* 実施事項
A: BMW 3.0CSLに関する抜粋によると、二代目3.0CSLの最高出力は何PSですか。
B: BMW 3.0CSLに関する抜粋のうち、「そして今回は、遂にこれを走らせます。」から「3.0CSLの奥深さでした。」までを、両端を含めて一字一句違えずに複写してください。

* 選定抜粋
'''

BMWのハイパフォーマンスカー製作と、モータースポーツ部門を司るBMW M GmbH(以下 M社)。彼らが自身の50周年を振り返って、その原点である「3.0CSL」を復活させた、というのが前回のお話でした。
そして今回は、遂にこれを走らせます。
世界限定50台。推定価格、75万ユーロ(約1億2000万円)!
ただ走らせるだけでも緊張感漲る3.0CSLはしかし、実際はとびきり気持ち良いスポーツカーでした。
その要となっているのは、元祖と同じく“軽さ”です。
ただその軽さは、車重だけがもたらしているのではない。これが二代目3.0CSLの奥深さでした。
アウタースキンのほとんどをドライカーボンで覆った3.0CSLのパワーウエイトレシオは、たったの2.9kg/PSです。そしてその最高出力は560PSだから、車重は1624kgと導き出せます。

'''

* データ抜粋

'''

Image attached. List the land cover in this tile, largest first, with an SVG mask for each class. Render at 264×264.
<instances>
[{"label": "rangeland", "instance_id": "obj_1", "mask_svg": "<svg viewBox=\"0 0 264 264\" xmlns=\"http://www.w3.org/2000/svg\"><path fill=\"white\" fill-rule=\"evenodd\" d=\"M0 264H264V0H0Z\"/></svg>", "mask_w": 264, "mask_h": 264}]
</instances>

'''

* 演習結果
A: 560PSです。

B:
そして今回は、遂にこれを走らせます。
世界限定50台。推定価格、75万ユーロ(約1億2000万円)!
ただ走らせるだけでも緊張感漲る3.0CSLはしかし、実際はとびきり気持ち良いスポーツカーでした。
その要となっているのは、元祖と同じく“軽さ”です。
ただその軽さは、車重だけがもたらしているのではない。これが二代目3.0CSLの奥深さでした。